Legislature in Spain: a race for alliances to avoid new elections

Political negotiations began on Monday for Spanish Prime Minister Pedro Sanchez, the day after legislative elections that put him in a better position than his conservative rival Alberto Nunez Feijoo. He can hope to stay in power if he gets the support of the Basque and Catalan parties.

Negotiations to try to avoid new elections in Spain. The day after a vote that failed to achieve a majority, Spain’s Socialist Prime Minister, Pedro Sanchez, and his conservative rival Alberto Nunez Feijoo, whose party won the largest number of deputies, will begin negotiations on Monday, July 24.

By thwarting all the polls that had him largely beaten for months, Pedro Sanchez managed to limit the right-wing opposition’s progress.

Alberto Nunez Feijoo’s People’s Party (PP) finally won 136 seats out of a total of 350 in the Congress of Deputies, while the far-right party Vox, its only potential ally, won 33. They therefore collected only 169 seats, far from an absolute majority, which is 176.

Conversely, Pedro Sanchez’s Socialist Party (PSOE) has 122 deputies and Sumar, his radical left ally, 31.

“Do not pass”

In front of euphoric militants – shouting “No pasaran” (“They will not pass!”), the famous anti-fascist slogan of the civil war (1936-1939) – the prime minister asserted his ability to continue leading Spain.

“The backward bloc of the People’s Party and Vox has been defeated. Many more of us want Spain to keep moving forward, and it will,” he said.

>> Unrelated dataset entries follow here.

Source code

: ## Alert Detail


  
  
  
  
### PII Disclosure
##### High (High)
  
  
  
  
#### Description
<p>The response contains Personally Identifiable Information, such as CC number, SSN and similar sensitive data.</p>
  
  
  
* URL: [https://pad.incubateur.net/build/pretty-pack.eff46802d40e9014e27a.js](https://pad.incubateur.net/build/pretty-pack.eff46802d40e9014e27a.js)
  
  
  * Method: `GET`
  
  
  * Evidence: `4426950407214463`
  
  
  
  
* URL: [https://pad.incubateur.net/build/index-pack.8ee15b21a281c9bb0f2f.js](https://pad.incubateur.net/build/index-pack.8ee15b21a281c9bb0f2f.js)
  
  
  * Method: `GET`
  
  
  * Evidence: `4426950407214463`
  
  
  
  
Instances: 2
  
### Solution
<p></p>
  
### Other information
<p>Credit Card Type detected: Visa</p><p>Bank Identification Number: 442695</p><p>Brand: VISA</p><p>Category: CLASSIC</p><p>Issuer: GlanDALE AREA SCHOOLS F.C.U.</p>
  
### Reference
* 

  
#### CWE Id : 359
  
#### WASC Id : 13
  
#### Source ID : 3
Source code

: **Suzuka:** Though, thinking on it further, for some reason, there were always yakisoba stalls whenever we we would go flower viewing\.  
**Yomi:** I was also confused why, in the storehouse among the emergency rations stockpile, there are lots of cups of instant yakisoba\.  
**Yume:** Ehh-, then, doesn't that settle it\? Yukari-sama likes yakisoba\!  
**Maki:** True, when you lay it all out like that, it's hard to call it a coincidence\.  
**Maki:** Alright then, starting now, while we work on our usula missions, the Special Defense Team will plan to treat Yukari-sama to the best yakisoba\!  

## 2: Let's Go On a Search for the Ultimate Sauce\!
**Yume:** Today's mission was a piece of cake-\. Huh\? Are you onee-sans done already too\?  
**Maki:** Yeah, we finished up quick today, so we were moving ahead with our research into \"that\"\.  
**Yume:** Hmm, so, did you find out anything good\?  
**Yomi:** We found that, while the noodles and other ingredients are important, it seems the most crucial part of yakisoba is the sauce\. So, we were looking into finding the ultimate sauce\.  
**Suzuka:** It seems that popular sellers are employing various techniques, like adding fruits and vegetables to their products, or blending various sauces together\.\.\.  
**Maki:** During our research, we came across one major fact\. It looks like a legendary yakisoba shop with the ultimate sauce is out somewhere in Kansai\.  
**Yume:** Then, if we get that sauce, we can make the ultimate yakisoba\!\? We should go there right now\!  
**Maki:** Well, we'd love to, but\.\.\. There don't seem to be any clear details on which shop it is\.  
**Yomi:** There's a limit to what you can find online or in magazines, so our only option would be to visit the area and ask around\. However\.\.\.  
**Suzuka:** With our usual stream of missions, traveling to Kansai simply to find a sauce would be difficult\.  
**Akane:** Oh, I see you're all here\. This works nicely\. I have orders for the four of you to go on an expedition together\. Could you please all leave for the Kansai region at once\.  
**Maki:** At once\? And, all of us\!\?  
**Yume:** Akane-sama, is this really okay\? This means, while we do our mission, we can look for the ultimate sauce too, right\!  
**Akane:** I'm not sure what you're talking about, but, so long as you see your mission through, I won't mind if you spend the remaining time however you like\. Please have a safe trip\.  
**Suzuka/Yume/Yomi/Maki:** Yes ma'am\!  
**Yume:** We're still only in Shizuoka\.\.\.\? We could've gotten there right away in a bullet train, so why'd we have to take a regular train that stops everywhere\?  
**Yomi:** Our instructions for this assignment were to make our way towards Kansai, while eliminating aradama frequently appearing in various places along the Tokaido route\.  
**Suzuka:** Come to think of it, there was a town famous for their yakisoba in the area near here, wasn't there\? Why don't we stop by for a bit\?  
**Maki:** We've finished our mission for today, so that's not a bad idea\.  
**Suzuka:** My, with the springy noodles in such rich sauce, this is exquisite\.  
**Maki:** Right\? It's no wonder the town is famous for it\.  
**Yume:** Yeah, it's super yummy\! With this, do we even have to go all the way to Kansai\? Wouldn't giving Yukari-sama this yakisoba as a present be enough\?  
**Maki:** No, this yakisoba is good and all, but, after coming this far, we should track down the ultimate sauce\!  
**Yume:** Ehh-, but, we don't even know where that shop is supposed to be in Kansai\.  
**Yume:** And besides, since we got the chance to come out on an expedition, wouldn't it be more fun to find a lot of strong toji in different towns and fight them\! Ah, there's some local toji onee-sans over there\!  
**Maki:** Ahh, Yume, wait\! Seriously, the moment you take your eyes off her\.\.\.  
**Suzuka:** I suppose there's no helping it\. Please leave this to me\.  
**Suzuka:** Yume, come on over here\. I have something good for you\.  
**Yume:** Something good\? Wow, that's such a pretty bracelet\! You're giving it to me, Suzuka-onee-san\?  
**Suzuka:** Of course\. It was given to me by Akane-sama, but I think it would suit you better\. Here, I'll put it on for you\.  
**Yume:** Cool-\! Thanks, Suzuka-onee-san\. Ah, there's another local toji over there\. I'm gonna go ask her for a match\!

With its 153 deputies, the PSOE/Sumar alliance will therefore need the support of several regionalist formations such as the Catalans in ERC or the Basques in Bildu, a formation considered to be the heir to ETA’s political showcase.

But they will also have to ensure Catalan separatist Carles Puigdemont’s Junts per Catalunya (JxCat) party abstains, whose leaders have already warned they would not help Pedro Sanchez stay in power without compensation.

If all these conditions are met, Pedro Sanchez could then collect 172 deputies on his behalf, more than the leader of the PP, which would be enough for him during a second vote of the parliamentary vote, where only a simple majority is required.

Otherwise, Spain, which has already experienced four parliamentary elections between 2015 and 2019, would find itself in a situation of political deadlock and would be condemned to a new vote.

Conservative Feijoo claims victory

Alberto Nunez Feijoo, a narrow winner on paper, claimed the right to form a government himself.

The PP has “won the election” and “our obligation now is to avoid the opening of a period of uncertainty in Spain”, he said from the balcony of the party’s headquarters. “I will undertake to start a dialogue” with the forces represented in Parliament “to form a government”, he added, asking the Socialists not to “block” it. “We’re going to be talking a lot over the next few days and weeks,” and “it won’t be easy,” he admitted.

Without an absolute majority with Vox, Alberto Nunez Feijoo wants to govern in a minority, but for that he would need the abstention of the Social Democrats during a referendum vote in parliament. However, the Socialists have already made it clear that they have no intention of doing so.

Wanting to regain the initiative after the left’s collapse in the May 28 local elections, Pedro Sanchez had called this early election and campaigned for fear of the far right entering government in the event of a PP victory.

A strategy that seems to have borne fruit, with turnout reaching almost 70%, or 3.5 points more than in the last election in November 2019.